VAIO fait revivre un mécanisme abandonné depuis dix ans. Le fabricant japonais présente le VAIO T, un ordinateur portable convertible de 13,3 pouces dont l'écran pivote à 180 degrés sur un axe central, permettant au clavier de se replier à l'intérieur du châssis plutôt que de rester exposé. Une réponse directe à l'un des défauts les plus souvent reprochés aux convertibles classiques, dont le clavier demeure actif sous les paumes lorsque l'appareil est utilisé en mode tablette.
Baptisé Multi-Flip Mechanism, ce système n'avait plus été produit par VAIO depuis le Z Flip en 2016. Sony avait lancé l'idée dès 2013 sur le VAIO Fit 13A, avant de perdre la bataille du format face à la charnière à 360 degrés de Lenovo, moins chère et plus simple, aujourd'hui reprise par la quasi-totalité des convertibles du marché.
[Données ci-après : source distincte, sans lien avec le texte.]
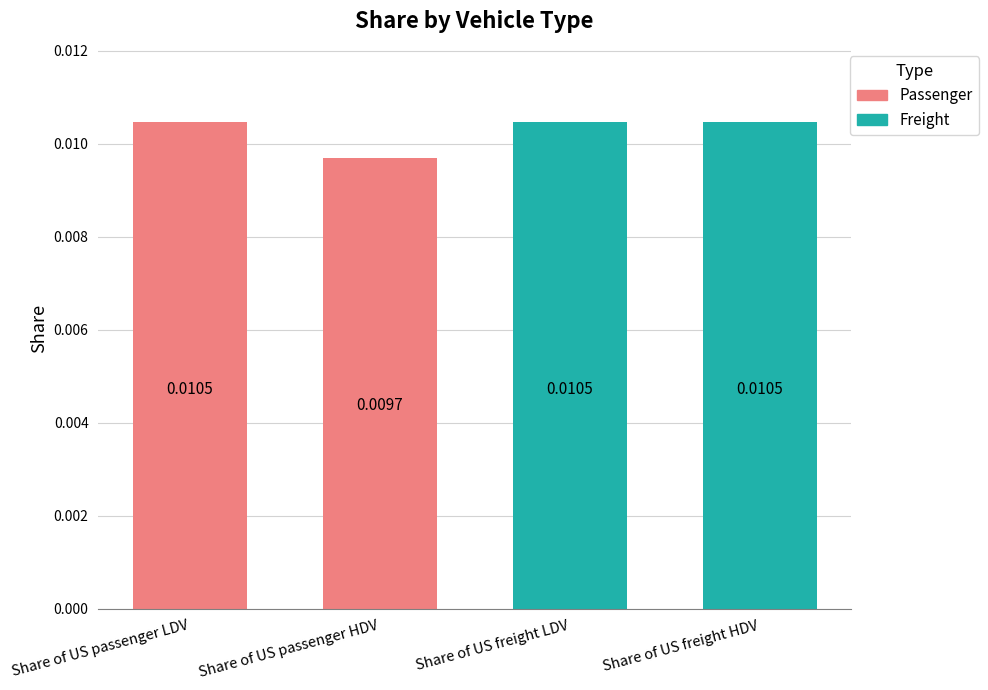

Which label corresponds to the smallest value in the chart?

Share of US passenger HDV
Le VAIO T constitue par ailleurs le premier produit co-développé depuis le rachat de VAIO par Nojima en janvier 2025, et la première entrée de la gamme VAIO Next.
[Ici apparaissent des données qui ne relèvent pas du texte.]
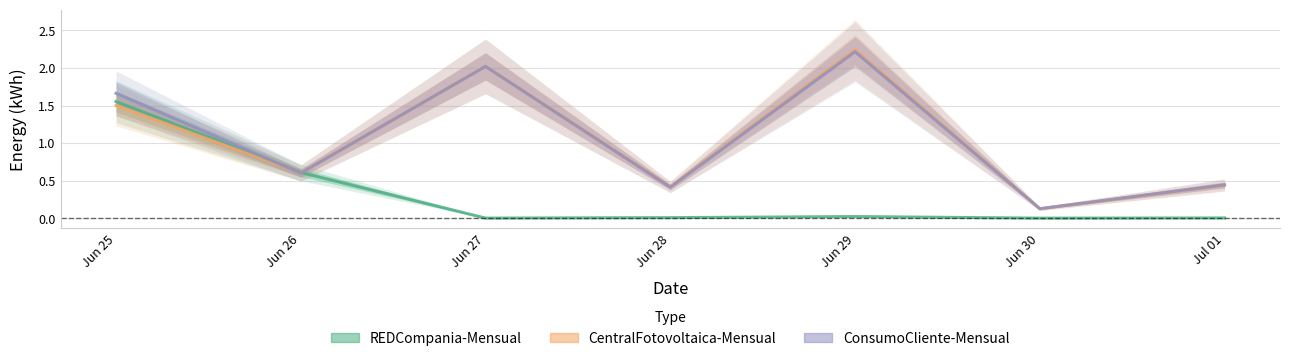

Is the value of Energia-Fase-2-ConsumoCliente-Mensual at Jun 27 greater than the value of Energia-Fase-2-CentralFotovoltaica-Mensual at Jun 28?

Yes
Le mécanisme repose sur deux charnières en feuilles d'uréthane, entre lesquelles est pris en sandwich le câble d'affichage, l'ensemble étant verrouillé par un système de rétention magnétique inédit chez VAIO. Selon le constructeur, c'est précisément cette partie qui a posé le plus de difficultés : un câble souple traversant une articulation rotative finit par céder d'une manière qu'un câble fixe ne connaît jamais. Des prototypes ont été pliés à la main plus de 20 000 fois avant validation. La rétention magnétique, nouvelle sur cette génération, doit empêcher l'assemblage de se relâcher entre deux positions.
Trois usages sont prévus. En repliant la partie supérieure de l'écran vers soi depuis une position ouverte classique, on obtient un mode présentation, écran tourné vers l'extérieur, clavier inactif en dessous. En poursuivant le pliage, le capot se referme à plat avec l'écran sur le dessus : c'est le mode tablette, sans rangée de touches sous la paume. VAIO ressort également son argile chromatique favorite, le Kachi-iro, un indigo presque noir obtenu en battant du tissu teint, porté par les samouraïs pour la consonance de son nom avec le mot japonais signifiant victoire. Le T est proposé en noir et rouge standard, la Kachi-iro Special Edition étant réservée au VAIO Store et associée à la puce la plus rapide.
La fiche technique reste solide sans être spectaculaire. L'écran tactile de 13,3 pouces affiche une définition de 2560 par 1600 au format 16:10, avec un verre brillant signé VAIO. Un choix discutable pour une machine conçue pour montrer son écran à quelqu'un en face de soi, puisque c'est exactement le moment où les reflets apparaissent. La mémoire grimpe jusqu'à 64 Go sur la configuration Core Ultra 7, le stockage atteint 2 To en SSD PCIe 5.0, et une batterie optionnelle revendique environ 18 heures de lecture vidéo selon le standard japonais JEITA 3.0. Trois processeurs Intel sont proposés : Core Ultra 5 325 à huit cœurs, Core Ultra 7 356H à seize cœurs, et Core Ultra X7 358H avec GPU intégré renforcé pour l'édition spéciale.
Le prix, lui, ne fait pas de concession. La configuration de base démarre à 374 000 yens, soit environ 2 400 dollars, pour un Core Ultra 5 avec 16 Go de mémoire et 512 Go de stockage. Le stockage supplémentaire, la batterie de plus grande capacité et le clavier anglais sont facturés en options. VAIO n'a annoncé aucun projet de commercialisation du T hors du Japon, ce qui en fait un ordinateur que la plupart des acheteurs ne pourront admirer que dans une fenêtre de navigateur.
L'intérêt de cette sortie dépasse pourtant la fiche technique. Une entreprise qui vit de la vente d'ordinateurs a fouillé son propre catalogue, retrouvé un mécanisme que tout le monde avait abandonné dix ans plus tôt, et jugé que la solution écartée était en réalité la bonne. La charnière de Lenovo a gagné le marché ; celle de VAIO avance que gagner le marché et résoudre le problème n'ont jamais été tout à fait le même combat.